Emma Little-pengelly turned Monday’s Assembly debate on the Good Jobs Bill into a fresh warning shot at Sinn Féin, calling the proposed legislation “half-baked” and saying she would not back it in its current form. The Deputy First Minister accused Sinn Féin of trying to “bully and bounce her” into support, and said the bill had no support among the business community.
That intervention matters because the legislation is meant to change employment law across Northern Ireland, touching trade union access, zero-hours contracts and leave rights for carers and parents seeking neonatal leave. For more than a million workers, the bill could change how unions meet staff and how far employers can block that access.
Under the plan, trade unions would get a “right to request” access to meet workers for recruitment and representation, with employers barred from unreasonably refusing. At present, unions generally only have a right to enter a workplace if they are already recognised by the employer, which is why the access clause has become the sharpest point of dispute.

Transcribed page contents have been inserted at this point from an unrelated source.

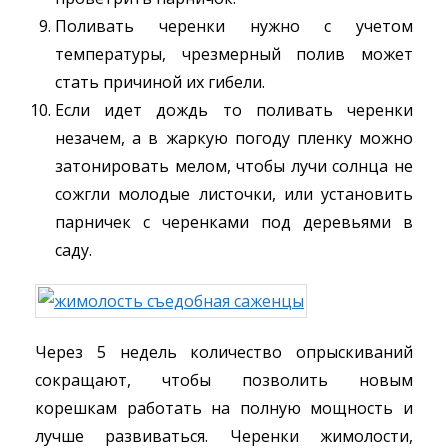
Поливать черенки нужно с учетом
температуры, чрезмерный полив может
стать причиной их гибели.
Если идет дождь то поливать черенки
незачем, а в жаркую погоду пленку можно
затонировать мелом, чтобы лучи солнца не
сожгли молодые листочки, или установить
парничек с черенками под деревьями в
саду.
Через 5 недель количество опрыскиваний
сокращают, чтобы позволить новым
корешкам работать на полную мощность и
лучше развиваться. Черенки жимолости,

Little-pengelly said those provisions went too far, describing them as “the most aggressive and expansionist access to trade unions, not just in the UK and Ireland but across the European Union.” She also said she would support the bill if Sinn Féin Economy Minister Caoimhe Archibald agreed to split the legislation and remove the new trade union rights. That is the line the row now rests on.
Archibald has defended the Good Jobs Bill as providing important rights for all workers and said she would not be “leaving anyone behind.” Sinn Féin has accused the DUP of blocking the legislation and says it would improve working conditions across Northern Ireland, while also helping workers on zero-hours contracts and families trying to secure neonatal leave.
The political problem is that there is still no agreement around the Executive table. The bill is an Executive-level reform, but the fight over union access has exposed how brittle that support remains, even with the rights package attached. If Archibald does not split the bill, the dispute over whether union access should move with the wider package may be what decides its future.